James R. Swensen and Dr. Martha Peacock, Art History
One of America’s most important and extensive photographic collections is housed in the archives of the Library of Congress. These photographs, numbering over 250,000, do not contain images of America’s exploration or development, but rather document the national plight of the Great Depression. They recorded in sharp and often harsh documentary form the exhausted land, the wind belted farmer, and poor children in rags.
This collection amassed under the direction of Roy Stryker, Head of the Resettlement Administration, later renamed the Farm Security Administration (One of Roosevelt’s Alphabet Agencies), included the work of renowned American photographers such as Walker Evans, Ben Shahn, Dorthea Lange, Russell Lee, and Arthur Rothstein, among others. Their assignment was as Stryker claimed to “introduce America to Americans.” They fulfilled their mission by scouring the nation from the cotton fields of the South to the dust bowls of Oklahoma and the meager pea farms of California. Their photographs became living propaganda aimed at supporting new legislation, and designed to dawn the front page of the newspaper. They were created for any medium, which would broadcast the hardships and conditions to the entire nation. Their purpose was purely propagandistic in point and wholly sympathetic in nature.
Among the vast collection, around 400 images document the conditions and people of Utah. Although not hit by the massive crop failures, or dust bowls that plagued the Mid-West, rural Utah was hit hard by the Depression. By 1940, 48,000 Utah families received direct aid, work relief, or Social Security Aid. In 1936, Stryker sent the first envoy to Utah. In this first F.S.A. visit, Dorthea Lange documented the difficulties of Southern and Central Utah, where conditions were so severe that populations in cities such as Escalante, Consumers, and Widtsoe, were heavily aided by the Government, and even resettled into more fruitful areas (See Figure 1).
Four years later in the summer of 1940, Russell Lee was given the assignment to extensively document the Mormon community. Stryker was interested in seeing how the Mormons, with their emphasis on cooperation within the community, were weathering the storm of economic hardship. In fulfilling his assignment, Lee tried to photograph every aspect of Mormon life including Church services, Co-op meetings, and the Co-op Dentist and Doctor. In Lee’s photographs even the poor farmer possesses the necessities of life and leisure.
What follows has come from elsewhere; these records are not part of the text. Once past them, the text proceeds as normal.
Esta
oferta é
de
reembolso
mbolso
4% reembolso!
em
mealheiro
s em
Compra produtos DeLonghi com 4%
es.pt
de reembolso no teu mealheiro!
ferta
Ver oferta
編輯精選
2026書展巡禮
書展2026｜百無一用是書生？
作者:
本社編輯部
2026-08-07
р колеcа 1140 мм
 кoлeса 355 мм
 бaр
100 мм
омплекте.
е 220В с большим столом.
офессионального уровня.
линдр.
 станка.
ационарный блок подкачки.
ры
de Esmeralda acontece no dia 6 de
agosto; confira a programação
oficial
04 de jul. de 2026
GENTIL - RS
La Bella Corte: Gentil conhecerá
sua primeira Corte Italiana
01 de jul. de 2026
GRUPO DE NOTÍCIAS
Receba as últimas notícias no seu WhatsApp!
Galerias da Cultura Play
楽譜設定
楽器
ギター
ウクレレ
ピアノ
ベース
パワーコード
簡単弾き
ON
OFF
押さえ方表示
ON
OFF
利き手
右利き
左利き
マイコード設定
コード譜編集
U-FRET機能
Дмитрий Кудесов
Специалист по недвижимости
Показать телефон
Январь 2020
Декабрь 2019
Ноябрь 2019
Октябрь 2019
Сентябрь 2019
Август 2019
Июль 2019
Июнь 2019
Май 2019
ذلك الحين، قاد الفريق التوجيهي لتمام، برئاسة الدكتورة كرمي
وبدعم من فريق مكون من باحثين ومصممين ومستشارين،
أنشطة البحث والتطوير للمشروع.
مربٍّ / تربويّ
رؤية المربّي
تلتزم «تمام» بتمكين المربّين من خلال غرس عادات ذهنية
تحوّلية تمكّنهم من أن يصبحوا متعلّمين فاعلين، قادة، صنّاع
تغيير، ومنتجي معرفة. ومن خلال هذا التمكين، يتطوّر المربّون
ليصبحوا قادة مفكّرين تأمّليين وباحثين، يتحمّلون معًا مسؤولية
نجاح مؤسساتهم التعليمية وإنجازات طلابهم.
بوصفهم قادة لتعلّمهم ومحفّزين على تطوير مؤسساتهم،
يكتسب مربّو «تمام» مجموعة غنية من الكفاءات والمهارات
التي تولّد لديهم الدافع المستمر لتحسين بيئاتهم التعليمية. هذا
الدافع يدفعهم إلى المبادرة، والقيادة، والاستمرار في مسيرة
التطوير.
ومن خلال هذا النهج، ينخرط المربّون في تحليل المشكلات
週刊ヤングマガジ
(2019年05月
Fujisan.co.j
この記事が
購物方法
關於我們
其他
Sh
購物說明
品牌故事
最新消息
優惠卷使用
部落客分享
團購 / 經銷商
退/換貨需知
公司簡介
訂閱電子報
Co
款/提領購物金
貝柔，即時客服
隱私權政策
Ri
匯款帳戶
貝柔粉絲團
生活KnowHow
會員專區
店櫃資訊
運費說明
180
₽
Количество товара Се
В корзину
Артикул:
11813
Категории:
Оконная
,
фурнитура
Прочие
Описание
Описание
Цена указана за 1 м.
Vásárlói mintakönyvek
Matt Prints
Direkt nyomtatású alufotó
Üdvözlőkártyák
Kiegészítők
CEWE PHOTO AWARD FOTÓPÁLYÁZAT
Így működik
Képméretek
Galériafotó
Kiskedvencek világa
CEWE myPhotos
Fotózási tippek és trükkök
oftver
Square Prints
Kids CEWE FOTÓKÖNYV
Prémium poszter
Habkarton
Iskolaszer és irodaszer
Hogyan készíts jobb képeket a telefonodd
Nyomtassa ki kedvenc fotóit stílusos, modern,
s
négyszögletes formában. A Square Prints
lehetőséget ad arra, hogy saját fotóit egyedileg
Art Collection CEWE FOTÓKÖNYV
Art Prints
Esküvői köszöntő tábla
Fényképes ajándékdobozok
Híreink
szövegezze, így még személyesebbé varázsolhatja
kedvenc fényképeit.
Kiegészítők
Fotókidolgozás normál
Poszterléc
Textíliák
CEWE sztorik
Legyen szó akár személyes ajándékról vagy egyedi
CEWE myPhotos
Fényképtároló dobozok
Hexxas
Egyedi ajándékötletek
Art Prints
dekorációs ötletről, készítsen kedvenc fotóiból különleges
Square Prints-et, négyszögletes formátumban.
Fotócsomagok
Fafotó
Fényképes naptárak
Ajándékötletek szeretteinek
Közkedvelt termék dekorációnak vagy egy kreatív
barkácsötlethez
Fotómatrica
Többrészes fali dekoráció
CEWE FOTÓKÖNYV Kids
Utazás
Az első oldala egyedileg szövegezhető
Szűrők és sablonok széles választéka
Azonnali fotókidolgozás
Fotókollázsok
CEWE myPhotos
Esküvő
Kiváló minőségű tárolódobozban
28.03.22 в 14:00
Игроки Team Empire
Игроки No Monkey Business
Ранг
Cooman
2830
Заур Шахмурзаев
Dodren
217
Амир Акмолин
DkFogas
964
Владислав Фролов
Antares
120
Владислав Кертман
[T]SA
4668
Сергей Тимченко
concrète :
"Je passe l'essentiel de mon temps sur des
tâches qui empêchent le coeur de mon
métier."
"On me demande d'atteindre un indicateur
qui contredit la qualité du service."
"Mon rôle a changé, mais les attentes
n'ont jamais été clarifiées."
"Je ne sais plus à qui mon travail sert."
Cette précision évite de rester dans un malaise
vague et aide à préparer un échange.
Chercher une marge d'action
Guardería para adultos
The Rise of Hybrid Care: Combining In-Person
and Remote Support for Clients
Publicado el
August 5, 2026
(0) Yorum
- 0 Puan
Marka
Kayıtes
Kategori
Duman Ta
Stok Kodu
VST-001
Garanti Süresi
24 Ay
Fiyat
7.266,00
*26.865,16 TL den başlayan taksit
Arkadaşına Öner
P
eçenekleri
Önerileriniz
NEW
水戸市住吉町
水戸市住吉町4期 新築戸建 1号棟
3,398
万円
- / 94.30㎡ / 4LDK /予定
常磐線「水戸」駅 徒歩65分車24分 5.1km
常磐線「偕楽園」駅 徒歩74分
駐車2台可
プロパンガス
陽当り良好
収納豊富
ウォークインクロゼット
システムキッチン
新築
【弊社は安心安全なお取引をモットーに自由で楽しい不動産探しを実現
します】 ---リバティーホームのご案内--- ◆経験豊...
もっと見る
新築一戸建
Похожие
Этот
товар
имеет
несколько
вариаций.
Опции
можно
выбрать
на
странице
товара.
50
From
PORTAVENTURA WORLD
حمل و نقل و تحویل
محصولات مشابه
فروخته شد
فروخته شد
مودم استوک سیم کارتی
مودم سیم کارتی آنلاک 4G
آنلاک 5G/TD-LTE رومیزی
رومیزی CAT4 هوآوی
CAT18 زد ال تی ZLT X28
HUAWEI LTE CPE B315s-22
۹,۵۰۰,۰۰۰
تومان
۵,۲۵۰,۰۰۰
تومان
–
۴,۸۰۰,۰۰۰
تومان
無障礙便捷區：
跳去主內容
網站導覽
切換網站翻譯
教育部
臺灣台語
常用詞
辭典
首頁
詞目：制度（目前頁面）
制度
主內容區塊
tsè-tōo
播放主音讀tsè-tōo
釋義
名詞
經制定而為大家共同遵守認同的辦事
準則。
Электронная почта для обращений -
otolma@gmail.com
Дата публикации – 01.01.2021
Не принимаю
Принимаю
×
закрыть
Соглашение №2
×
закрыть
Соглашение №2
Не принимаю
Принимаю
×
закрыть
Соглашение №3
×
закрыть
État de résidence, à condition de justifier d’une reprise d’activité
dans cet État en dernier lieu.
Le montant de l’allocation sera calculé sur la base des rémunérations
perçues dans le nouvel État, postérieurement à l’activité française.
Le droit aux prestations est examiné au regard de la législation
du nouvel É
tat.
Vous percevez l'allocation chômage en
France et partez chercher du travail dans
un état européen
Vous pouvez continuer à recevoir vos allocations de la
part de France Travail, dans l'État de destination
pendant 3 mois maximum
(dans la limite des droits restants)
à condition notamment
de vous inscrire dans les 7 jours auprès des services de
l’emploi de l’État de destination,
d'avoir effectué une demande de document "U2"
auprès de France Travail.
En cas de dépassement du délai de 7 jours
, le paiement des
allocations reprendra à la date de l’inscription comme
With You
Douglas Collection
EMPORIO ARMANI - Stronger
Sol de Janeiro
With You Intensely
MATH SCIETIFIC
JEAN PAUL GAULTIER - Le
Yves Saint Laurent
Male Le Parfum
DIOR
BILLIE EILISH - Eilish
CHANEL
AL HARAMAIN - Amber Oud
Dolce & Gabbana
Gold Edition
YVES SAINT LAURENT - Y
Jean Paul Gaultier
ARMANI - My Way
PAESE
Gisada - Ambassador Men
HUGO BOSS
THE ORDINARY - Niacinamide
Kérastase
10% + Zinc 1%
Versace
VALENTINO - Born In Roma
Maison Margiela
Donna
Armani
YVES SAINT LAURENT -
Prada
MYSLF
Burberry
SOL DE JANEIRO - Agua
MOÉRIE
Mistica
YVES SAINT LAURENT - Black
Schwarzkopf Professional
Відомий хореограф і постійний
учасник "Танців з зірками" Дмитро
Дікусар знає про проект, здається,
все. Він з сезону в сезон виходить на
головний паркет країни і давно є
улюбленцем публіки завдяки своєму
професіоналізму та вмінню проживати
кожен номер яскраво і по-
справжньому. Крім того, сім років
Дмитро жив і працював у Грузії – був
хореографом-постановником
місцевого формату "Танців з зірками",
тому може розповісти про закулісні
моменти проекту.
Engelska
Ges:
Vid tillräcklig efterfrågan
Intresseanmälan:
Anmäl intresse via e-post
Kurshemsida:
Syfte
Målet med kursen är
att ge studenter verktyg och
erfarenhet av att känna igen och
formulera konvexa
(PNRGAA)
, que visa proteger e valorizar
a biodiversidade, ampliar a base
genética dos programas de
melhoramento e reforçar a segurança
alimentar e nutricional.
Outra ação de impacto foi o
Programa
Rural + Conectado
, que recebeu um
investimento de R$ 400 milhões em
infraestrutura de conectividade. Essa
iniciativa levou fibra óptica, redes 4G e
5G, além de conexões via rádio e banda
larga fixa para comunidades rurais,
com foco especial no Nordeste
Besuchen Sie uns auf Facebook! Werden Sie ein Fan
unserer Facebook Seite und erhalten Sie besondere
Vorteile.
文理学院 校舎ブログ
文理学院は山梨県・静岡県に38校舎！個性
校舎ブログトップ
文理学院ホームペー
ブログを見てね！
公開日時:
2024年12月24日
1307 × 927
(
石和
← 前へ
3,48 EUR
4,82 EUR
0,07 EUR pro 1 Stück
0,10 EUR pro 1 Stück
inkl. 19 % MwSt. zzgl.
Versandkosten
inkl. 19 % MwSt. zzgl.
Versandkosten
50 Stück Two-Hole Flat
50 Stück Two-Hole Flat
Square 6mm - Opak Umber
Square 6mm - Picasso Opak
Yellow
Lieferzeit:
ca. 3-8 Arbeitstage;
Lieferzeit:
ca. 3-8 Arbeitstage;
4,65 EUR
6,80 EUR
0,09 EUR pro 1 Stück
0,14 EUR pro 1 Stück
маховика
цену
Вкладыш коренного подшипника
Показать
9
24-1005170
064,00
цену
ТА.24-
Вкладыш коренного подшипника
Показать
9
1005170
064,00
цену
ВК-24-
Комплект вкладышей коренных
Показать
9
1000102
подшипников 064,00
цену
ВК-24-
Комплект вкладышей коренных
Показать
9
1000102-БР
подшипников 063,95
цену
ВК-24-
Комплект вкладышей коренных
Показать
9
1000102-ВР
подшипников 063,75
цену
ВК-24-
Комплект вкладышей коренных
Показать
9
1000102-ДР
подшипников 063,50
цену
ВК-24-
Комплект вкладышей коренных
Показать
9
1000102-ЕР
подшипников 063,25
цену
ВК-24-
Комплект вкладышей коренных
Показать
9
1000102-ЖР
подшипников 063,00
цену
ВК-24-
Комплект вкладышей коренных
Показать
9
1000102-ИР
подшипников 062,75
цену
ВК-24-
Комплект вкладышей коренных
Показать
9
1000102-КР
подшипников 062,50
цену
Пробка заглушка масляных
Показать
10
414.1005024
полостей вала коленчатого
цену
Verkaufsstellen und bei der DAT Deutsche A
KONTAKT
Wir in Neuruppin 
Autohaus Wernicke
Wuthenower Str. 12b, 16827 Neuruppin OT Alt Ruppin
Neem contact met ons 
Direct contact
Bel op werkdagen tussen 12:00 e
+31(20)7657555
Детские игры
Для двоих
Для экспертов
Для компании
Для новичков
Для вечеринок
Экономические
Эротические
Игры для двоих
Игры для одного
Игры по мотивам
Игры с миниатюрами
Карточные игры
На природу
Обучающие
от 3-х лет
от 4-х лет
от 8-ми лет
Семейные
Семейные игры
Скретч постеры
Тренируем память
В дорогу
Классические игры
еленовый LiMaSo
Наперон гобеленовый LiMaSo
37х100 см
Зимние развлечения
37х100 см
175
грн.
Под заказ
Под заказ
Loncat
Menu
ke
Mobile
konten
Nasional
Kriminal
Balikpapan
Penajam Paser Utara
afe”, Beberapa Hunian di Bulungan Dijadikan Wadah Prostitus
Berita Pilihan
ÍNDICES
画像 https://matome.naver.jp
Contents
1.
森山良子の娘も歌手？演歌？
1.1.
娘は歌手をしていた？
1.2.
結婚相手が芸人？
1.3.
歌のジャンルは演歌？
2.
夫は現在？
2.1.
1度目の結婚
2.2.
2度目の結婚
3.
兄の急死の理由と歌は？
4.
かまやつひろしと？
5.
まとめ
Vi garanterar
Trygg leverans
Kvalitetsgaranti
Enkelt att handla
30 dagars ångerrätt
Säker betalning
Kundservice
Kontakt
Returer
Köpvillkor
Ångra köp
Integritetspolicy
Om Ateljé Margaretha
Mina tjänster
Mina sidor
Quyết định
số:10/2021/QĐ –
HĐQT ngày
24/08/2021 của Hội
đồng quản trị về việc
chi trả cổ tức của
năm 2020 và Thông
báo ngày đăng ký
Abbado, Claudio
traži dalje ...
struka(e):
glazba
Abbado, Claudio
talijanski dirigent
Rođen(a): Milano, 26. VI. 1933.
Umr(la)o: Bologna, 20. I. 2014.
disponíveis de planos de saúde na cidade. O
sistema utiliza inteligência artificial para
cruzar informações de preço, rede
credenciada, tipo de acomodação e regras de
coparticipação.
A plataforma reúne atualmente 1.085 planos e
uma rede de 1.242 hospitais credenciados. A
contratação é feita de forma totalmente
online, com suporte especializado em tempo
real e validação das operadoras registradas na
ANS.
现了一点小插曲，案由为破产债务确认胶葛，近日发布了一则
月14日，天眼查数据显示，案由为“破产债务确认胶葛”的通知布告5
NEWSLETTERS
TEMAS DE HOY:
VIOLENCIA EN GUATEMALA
His images served as a testament to Stryker that despite the wave of economic and social failure, not every community within America was drowning.
My research centered on the activities of Lange, Lee, and Rothstein during their assignments in Utah. The images they produced not only provide an essential look into the history of Utah during one of the most traumatic periods of this century, but allow us to look through the lenses of three of America’s finest photographers. Their images are artistic, soulful, and truthful. The Utah photographs, such as Lange’s old woman in Widtsoe (Figure 1), allow the viewer to sympathize with the subject while not depleting them of their human dignity. A dignity which has always been attached to this state.
Most of my research involved searching through the large green filing cabinets, which house the F.S.A. collection in the Library of Congress. Earlier searches revealed little evidence of F.S.A. activities in Utah. However, on my return to the Library in January of this year, I found hundreds of images, which I then copied and cataloged. I was also able to procure 10 photographs from the original negatives. My catalog and the original photographs will be invaluable aids in the future study of their artistic and historical significance. My research has also included interviews and visits to the original sites.
Figure 1: Dorthea Lange. Widtsoe, Utah, March 1936. Mormon woman, a native of Denmark receiving her first old age assistance check. (Original footnote by Dorthea Lange). (Library of Congress)
Together these photographs contained an artistic scope, which I had previously not imagined. What had began, as a small curiosity became a treasure of future study. The research which began with this grant will now serve as the foundation for my master thesis, which will center not only on the artistic merit of these photographs, but will also involve creating a museum proposal, and an opportunity to curate the photographs. All of these efforts will then hopefully lead to a traveling museum exhibit of F.S.A. activities in Utah. Lastly, this process will provide invaluable experience for me as I pursue a position in the business world of art.